Andy Wightman: We can't see the wood for the trees
'This market is now very lucrative but, critically, it is private and unregulated'
In the early Spring sunshine recently I enjoyed a cycle in Glen Garry. It’s a lovely area and if you continue west you eventually reach Kinloch Hourn at the head of Loch Hourn and the gateway to the north of the Knoydart peninsula.
Like many parts of Scotland, the hills were extensively planted with spruce plantations after the war, but now work is underway by Forestry and Land Scotland to restore the Caledonian pinewoods that have been widely degraded over the centuries.
The project is being supported by a £5m partnership with oil giant Shell as the first of the Scottish Government’s programme of corporate partnerships which encourages corporations to invest in the National Forest Estate for the purposes of (among other goals) obtaining carbon credits which can offset carbon emissions elsewhere.
Forestry and Land Scotland’s website promoting such corporate partnerships cites one of the advantages as being to “create a diverse portfolio of carbon projects that can offset unavoidable emissions for decades to come”. Ministers have committed to increasing the carbon market by 50 per cent by 2025.
Shell is using the scheme as part of its Drive Carbon Neutral campaign, whereby the company claims you can be carbon neutral whilst driving fossil-fuelled vehicles. The claims have already been ruled misleading by the Dutch advertising watchdog and are a good example of the controversial concept of carbon offsetting.
Put simply, to tackle the climate crisis we need to both reduce greenhouse gas emissions and sequester carbon in ecosystems such as forests, wetlands and peatlands. Both are vital. Offsetting is the term used for investment in projects that sequester carbon to compensate for emissions elsewhere. For example, a cement factory might invest in afforestation projects and use the carbon captured to offset emissions at the factory and thus become a “net-zero” cement producer.
With many commercial organisations from airlines to oil companies wanting to “go green” there has been a rush to both buy carbon credits and to buy the land that can produce them. This market is now very lucrative but, critically, it is private and unregulated.

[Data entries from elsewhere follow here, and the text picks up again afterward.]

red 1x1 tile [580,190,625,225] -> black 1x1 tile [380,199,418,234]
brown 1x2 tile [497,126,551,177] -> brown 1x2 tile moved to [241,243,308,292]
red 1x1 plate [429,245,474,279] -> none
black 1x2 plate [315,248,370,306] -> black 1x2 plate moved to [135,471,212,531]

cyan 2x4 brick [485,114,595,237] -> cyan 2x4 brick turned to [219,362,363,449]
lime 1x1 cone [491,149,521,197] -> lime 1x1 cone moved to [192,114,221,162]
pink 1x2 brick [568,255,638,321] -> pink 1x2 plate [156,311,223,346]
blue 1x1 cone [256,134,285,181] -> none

The consequences are being felt in the Scottish land market as investors, speculators and corporations rush to acquire land across the country.
In a recent tweet from a property investment company, we were informed that “Jock” was on a “tailored road trip with an overseas investment client to see four large-scale commercial forestry opportunities across Scotland”. Such activity is just one example of an upsurge of interest by commercial entities in Scottish land as part of the new carbon economy.

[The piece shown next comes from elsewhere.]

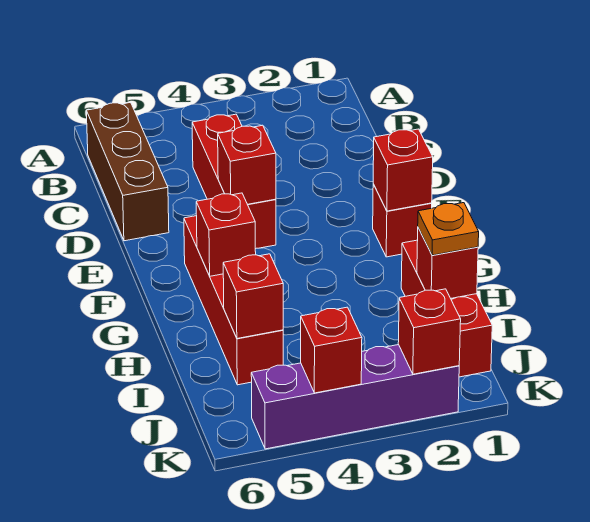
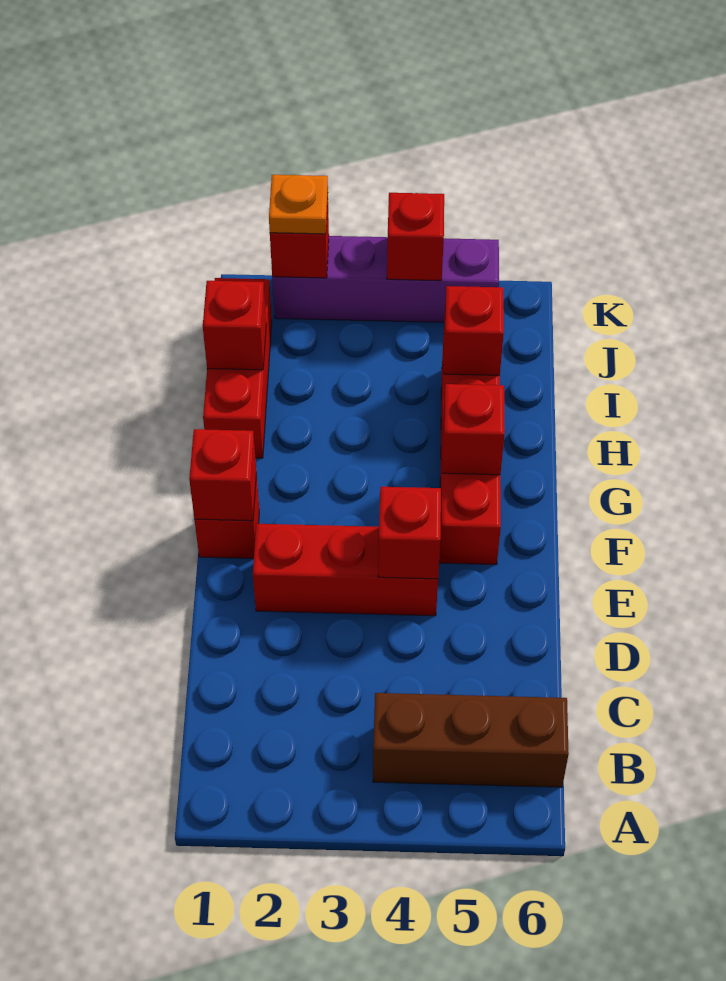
brown 1x3 brick [86,102,169,241] -> brown 1x3 brick turned to [373,693,569,787]
red 1x3 brick [192,114,276,249] -> red 1x3 brick turned to [253,524,438,616]
orange 1x1 plate [418,203,479,255] -> orange 1x1 plate moved to [269,175,328,234]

Private forest ownership has seen double-digit returns on average over the past 20 years, greater than any other asset class including residential property, gilts, equities or gold. With carbon markets now established, the prices for forestry land are rising fast.

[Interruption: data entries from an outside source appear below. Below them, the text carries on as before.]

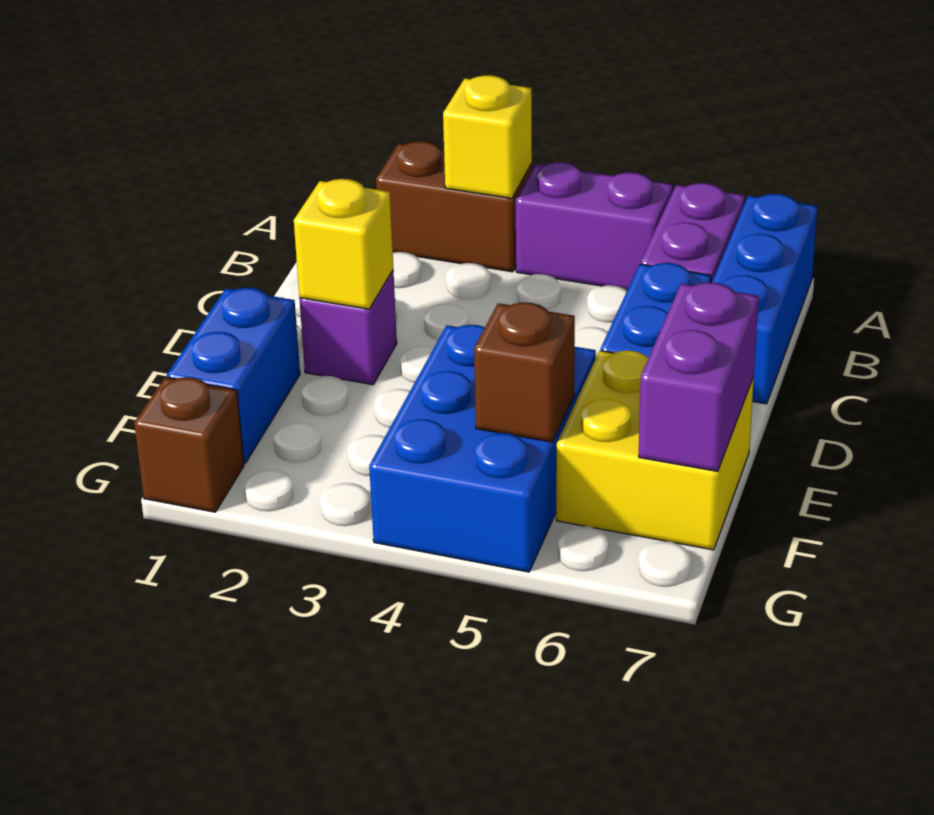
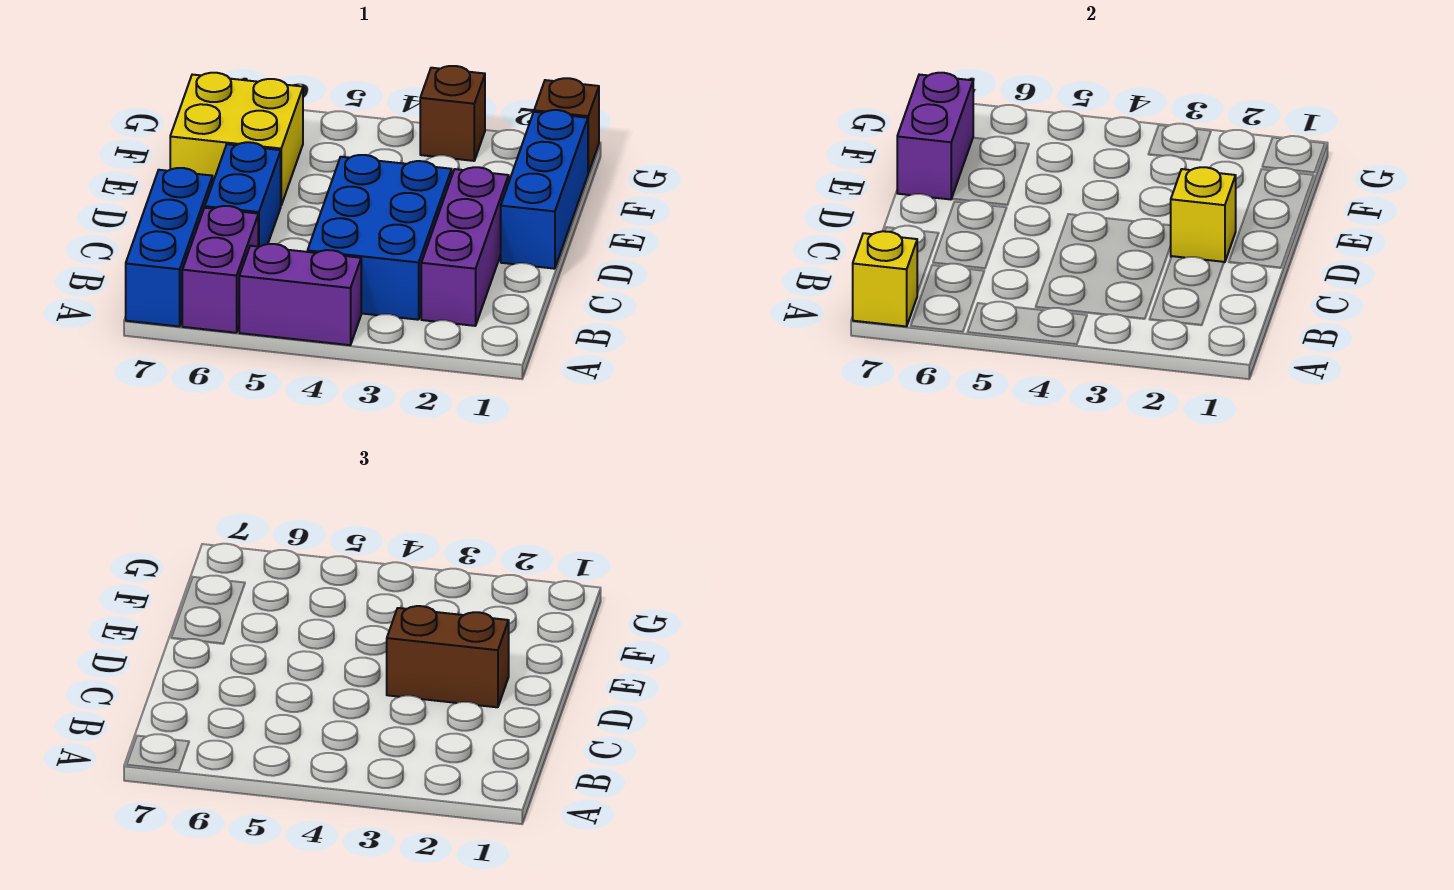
brown 1x2 brick [376,141,532,272] -> brown 1x2 brick moved to [387,606,509,707]
yellow 1x1 brick [443,75,532,198] -> yellow 1x1 brick moved to [853,231,918,327]
purple 1x1 brick [300,270,397,385] -> purple 1x3 brick [421,167,509,326]
blue 1x2 brick [167,288,300,463] -> blue 1x3 brick [501,110,588,269]
blue 2x3 brick [369,325,596,572] -> blue 2x3 brick moved to [308,155,452,320]
brown 1x1 brick [474,302,575,442] -> brown 1x1 brick moved to [420,66,485,161]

The climate crisis demands that we reduce emissions and sequester carbon. But every ton of carbon sequestration used to offset emissions is a ton of carbon that is not available to reduce global heating. In this essentially unregulated market, there is a risk that much of the offsetting activity is merely a lazy way for companies to avoid cutting their own emissions or, just as commonly, a form of greenwashing designed to promote an environmentally friendly image.
The Scottish Government recently announced new interim principles around investment in “natural capital” but as with all such principles and codes they are voluntary and will be widely ignored. One of the principles states that offsetting should not be a replacement for emissions reductions and yet Shell is actively claiming petrol-powered cars can become carbon neutral.
The consensus among scientists is that offsetting should be a last resort for hard-to-abate or unavoidable emissions and that carbon captured by ecosystems should contribute directly to reducing global heating. Scotland and the UK have developed the Woodland Carbon Code to attempt to bring some standards to carbon accounting in forestry.
Over 100,000 acres of land across Scotland are now registered with the Woodland Carbon Code but there is no requirement for any disclosure of the buyer of the carbon credits. Are they indeed being used only to offset unavoidable emissions or might they being used simply for greenwashing or avoiding emission cuts? Nobody knows.
The growing criticism of “green lairds” is a debate about how to address the climate crisis but is also just as importantly an illustration of how far we have yet to go in securing meaningful land reform. Just as the 7:84 theatre company was arguing in The Cheviot, the Stag and the Black, Black Oil 50 years ago, Scotland’s land and natural resources are once again being sold to the highest bidder to secure commercial benefits for overseas corporations. Without reform in land and carbon markets, “Jock” will no doubt be making many more trips around Scotland.